The preliminary August results from the University of Michigan Surveys of Consumers show overall consumer sentiment was roughly unchanged in early August and remains well below pre-lockdown levels. A lack of confidence in government policies was a key theme driving the weak results.
Overall consumer sentiment increased slightly to 72.8 in early August, up from 72.5 in July, a 0.4 percent rise (see chart). From a year ago, the index is still down 18.9 percent. The sub-indexes posted opposing changes in early August. The current-economic-conditions index fell to 82.5 from 82.8 in July (see chart). That is a 0.4 percent drop and leaves the index with a 21.7 percent decrease from August 2019.
The second sub-index — that of consumer expectations, one of the AIER leading indicators — rose 0.6 points or 0.9 percent for the month to 66.5 (see chart) but is 16.8 percent below the prior year. According to the report, “Two significant changes since April have been that consumers have become more pessimistic about the five-year economic outlook (-18 points) and more optimistic about buying conditions (+21).
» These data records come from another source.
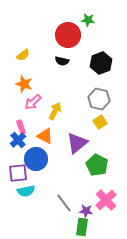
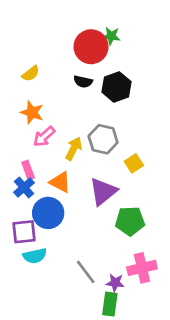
green star: (88, 20) -> (111, 36), moved
black hexagon: (101, 63) -> (117, 87), moved
gray hexagon: (99, 99) -> (103, 139), moved
green pentagon: (97, 165) -> (130, 221), turned -30
pink cross: (106, 200) -> (142, 268), turned 30

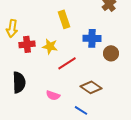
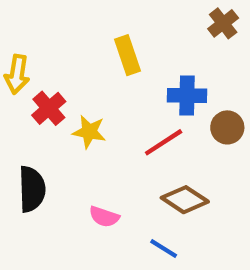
red cross: (27, 44) -> (49, 108), turned -35
yellow star: (50, 46) -> (89, 132), moved
red line: (67, 63) -> (164, 142), moved

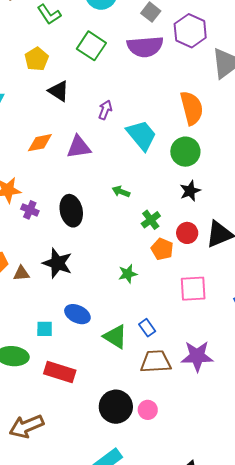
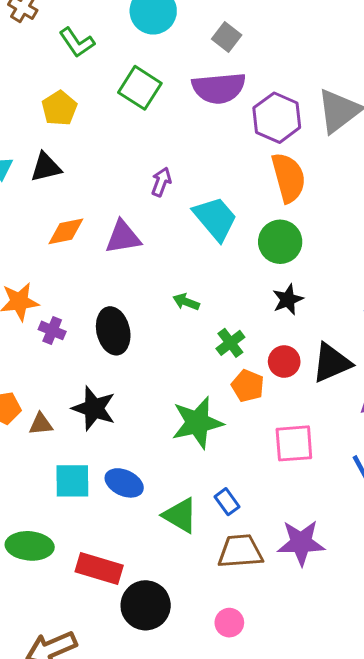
purple hexagon: (190, 31) -> (277, 118), moved
black triangle: (59, 91) -> (46, 167), moved, turned -45
green star: (128, 274) -> (197, 423), size x1.8
cyan square: (45, 329) -> (72, 481), moved, size x1.5
black circle: (116, 407) -> (146, 605), moved

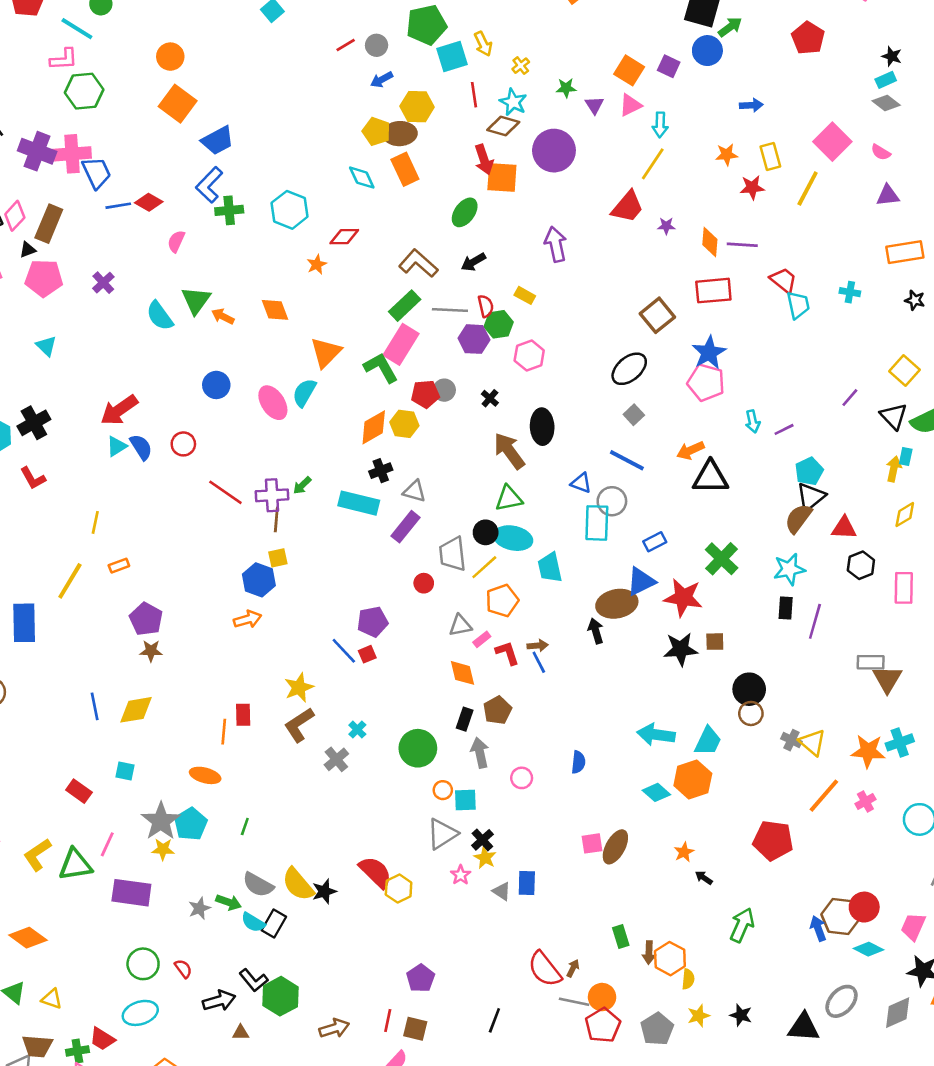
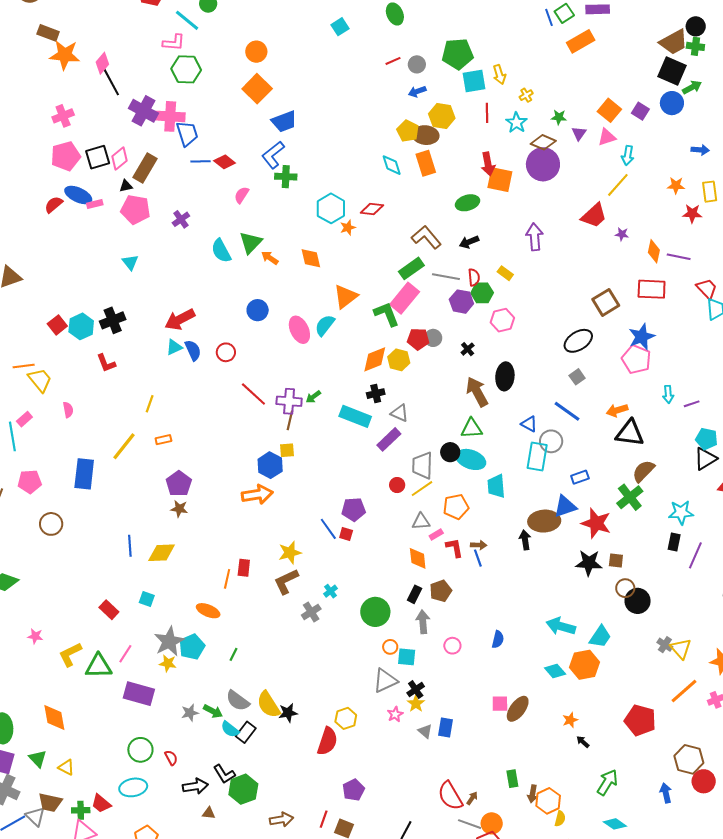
brown diamond: (503, 126) -> (543, 142), moved
cyan hexagon: (290, 210) -> (331, 208), moved
green ellipse: (465, 212) -> (467, 203), turned 30
cyan pentagon: (809, 471) -> (707, 439), turned 30
brown semicircle: (798, 518) -> (643, 471), moved
yellow line: (484, 567) -> (422, 489), moved
orange arrow: (248, 619) -> (257, 494), size x1.4
red square: (367, 654) -> (346, 534), turned 32
brown circle: (751, 713) -> (625, 588), moved
red semicircle: (376, 872) -> (327, 741), moved, turned 56
brown hexagon: (840, 917) -> (689, 759), moved
orange diamond: (28, 938) -> (54, 718), turned 36
cyan diamond: (869, 949) -> (615, 824), moved

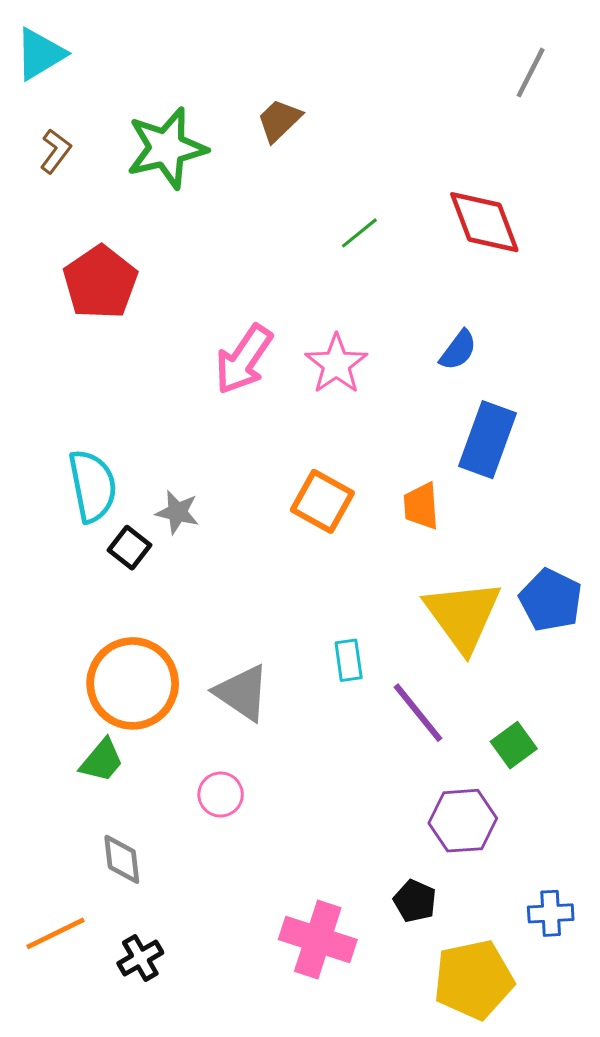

Lower interest rates by the Fed prompted more favorable buying, especially for homes, and the DC policy gridlock was responsible for the weaker outlook.”
The report goes on to add, “The overall confidence in economic policies fell to the lowest level since Trump first entered office. The policy gridlock has acted to increase uncertainty and heightened the need for precautionary funds to offset lapses in economic relief programs and to hedge against fears about the persistence and spread of the coronavirus as the school year gets underway. Bad economic times are anticipated to persist not only during the year ahead, but the majority of consumers expect no return to a period of uninterrupted growth over the next five years. Consumers anticipate declines in the national unemployment rate to significantly slow and expect a rising rate of inflation during the year ahead.”
Those concerns may act as a restraint on consumer spending, resulting in a slow and drawn out recovery from the sharp plunge in economic activity. The report states, “While a positive growth rate in consumption is anticipated in the 2nd half of 2020, it will hardly herald the end of the coronavirus recession.”